# Ore carrier hits trawler



## rushie (Jul 5, 2005)

From the Herald on-line-

_Fishermen survive ship‘s collision with ore carrier

Cape Town – Fishermen on board a Sea Harvest deep sea trawler escaped unscathed when their vessel collided with a giant ore carrier about 64km off Saldanha on Wednesday night.

The 1 500-horsepower 46m Sea Harvest Tamara had 24 crew members onboard when the collision with the Anangel Splendour occurred at 10.30pm. The crew members were all rescued before the ship sank.

The SA Maritime Safety Authority (Samsa) is conducting a full investigation into the cause of the accident.

“During the night, our vessel was struck by an ore carrier. It was a very big vessel. There were 24 crew members on board, but no-one was injured,” said Sea Harvest managing director Mike Norris.

He said the entire crew was picked up by the ore carrier and other vessels.

“At the moment the crew is being brought to Saldanha and Samsa is busy interviewing our people and will issue a report on the outcomes. The longest time our people were in the sea was an hour. Nineteen crew members were rescued soon after the accident and the other five including the skipper were rescued later,” said Norris.

He said the ship‘s sinking was a major loss to Sea Harvest, but he was thankful that no-one had died .

Norris declined to allow interviews with the crew. He said they were from the Saldanha and Vredenburg areas.

Head of Samsa in Saldanha, Andre van Niekerk, said he had deployed a team to carry out an inspection and to conduct interviews with the crew members involved.

Samsa acting chief executive Carl Briesch said it was a “miracle” that not a single crew member had been injured.

He said they were still at the early stage of their probe in terms of the Merchant Shipping Act, and it would take about two to three months until a full report on the incident was released.

“It will depend on the complexity of the accident. At the moment details are very sketchy. Fortunately it didn‘t turn out to be another Lindsay,” said Briesch.

The Lindsay, also a fishing trawler, collided with a refrigerator ship the Ouro do Brasil and was swallowed by the sea along with 14 crew members off Sardinia Bay in May last year.

Only two crew members survived the ordeal. The other 14 crew members were never found. Most of them were employed at Cape Town company Viking Fishing.

“The Anangel Splendour was carrying a full cargo of coal from Richards Bay to Europe. It‘s a miracle that no-one was injured. When I heard about the incident at about 11 last night, 19 people had already been rescued.
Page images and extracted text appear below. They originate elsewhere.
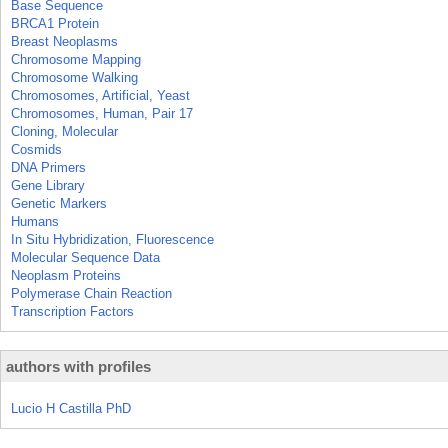
Base Sequence
BRCA1 Protein
Breast Neoplasms
Chromosome Mapping
Chromosome Walking
Chromosomes, Artificial, Yeast
Chromosomes, Human, Pair 17
Cloning, Molecular
Cosmids
DNA Primers
Gene Library
Genetic Markers
Humans
In Situ Hybridization, Fluorescence
Molecular Sequence Data
Neoplasm Proteins
Polymerase Chain Reaction
Transcription Factors
authors with profiles
Lucio H Castilla PhD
They actually managed to walk across to the ore carrier. There was sufficient time,” said Briesch._

Rushie


----------



## non descript (Nov 18, 2005)

Don't they just love getting it wrong....

They call it an _Ore Carrier_ (which it is not, it is a Capesize Bulk Carrier) and then in the same breath they say: _“The Anangel Splendour was carrying a full cargo of coal from Richards Bay to Europe..."_


----------